Aging for us is mostly defined by a decrease in physical fitness, the slow loss of function of our bodies after the end of the reproductive phase. It is also an increase in mortality rate (the probability to die within a fixed amount of time). Naked mole rats however show neither an end to reproduction, a decrease in health or fitness nor an increase in mortality with age. That doesn’t mean that mole rats are immortal. On average they become 15 years old but that is mostly because of injuries from fights or predators.

If aging is not mandatory, why is it so common in nature? There are two main theories. The first is that aging is a genetic function that is selected evolutionary since it purges individuals after their reproductive phase which means when it doesn’t affect their evolutionary fitness anymore. However this is already the first problem with this theory. Why should something so consequently be selected in so many? An argument could be that it is an advantage to make room and save resources for your offspring but that’s not really realistic in this case. The selective pressure would be different depending on the scarcity of resources but life spans are not.

The second theory is aging is just an effect of wear and unrepairable damages that accumulate. So is a body just like a car that, no mater how much you put into into repairs at some point it’s not worth it anymore? Obviously this is a factor there are measurable accumulations especially in genomic damages and epigenetic deregulation.

What speaks clearly against pure random damage leading to biological aging, is that it has a clearly distinguishable phenotype. We all are able to tell if a person is old. This seems like there are biological integrators and common pathways activated by different kinds of damage. There are two kinds of those pathways. Those that repair or prevent the damage like stress responses. And those that in case the damage becomes too much and bears the risk of turning the cell into a cancer cell. Those can be programmed cell death in extreme cases but also senescence. Senescence means that cells permanently stop deviding behave differently but stay alive.
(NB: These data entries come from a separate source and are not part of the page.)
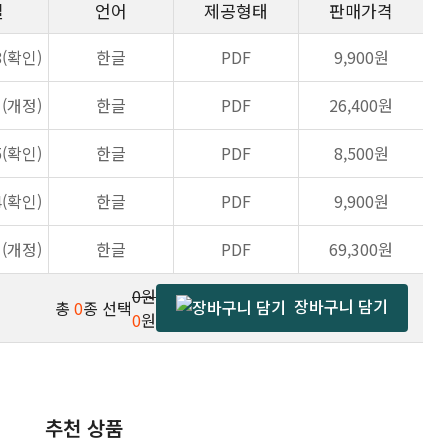
일
언어
제공형태
판매가격
8(확인)
한글
PDF
9,900원
1(개정)
한글
PDF
26,400원
5(확인)
한글
PDF
8,500원
4(확인)
한글
PDF
9,900원
1(개정)
한글
PDF
69,300원
0원
장바구니 담기
총
0
종 선택
0
원
추천 상품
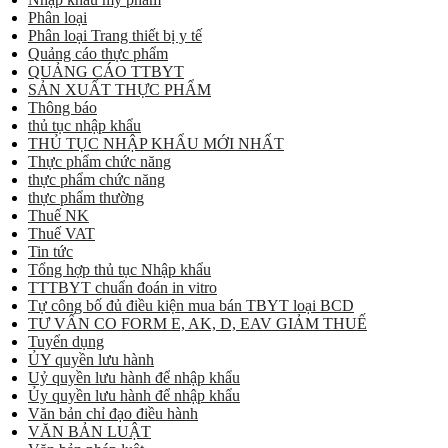
Phân loại
Phân loại Trang thiết bị y tế
Quảng cáo thực phẩm
QUẢNG CÁO TTBYT
SẢN XUẤT THỰC PHẨM
Thông báo
thủ tục nhập khẩu
THỦ TỤC NHẬP KHẨU MỚI NHẤT
Thực phẩm chức năng
thực phẩm chức năng
thực phẩm thường
Thuế NK
Thuế VAT
Tin tức
Tổng hợp thủ tục Nhập khẩu
TTTBYT chuẩn đoán in vitro
Tự công bố đủ điều kiện mua bán TBYT loại BCD
TƯ VẤN CO FORM E, AK, D, EAV GIẢM THUẾ
Tuyển dụng
ỦY quyền lưu hành
Uỷ quyền lưu hành để nhập khẩu
Ủy quyền lưu hành để nhập khẩu
Văn bản chỉ đạo điều hành
VĂN BẢN LUẬT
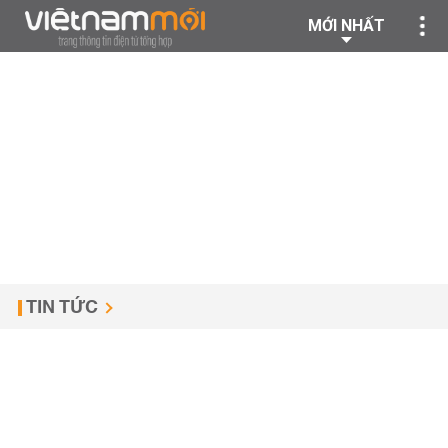
MỚI NHẤT
TIN TỨC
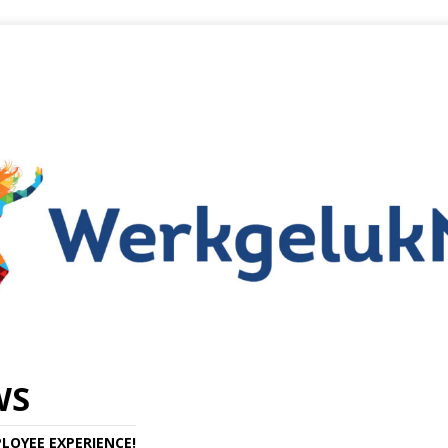
WS
LOYEE EXPERIENCE!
This is responsible for many of the observable phenotypes of old age. The more senescent cells an organ contains the older the whole organ behaves.

Back to the main question: Why do we age? The answer is, that we don’t know yet. It seems however that it is a mix of wear and tear that is integrated by molecular responses to the damage and a deregulation that is due to the loss of selective pressure after the end of the reproductive phase.

If you want a deeper dive into the topic from a scientific perspective a good starting point could be the review article by Shufei Song and F. Brad Johnson (2018).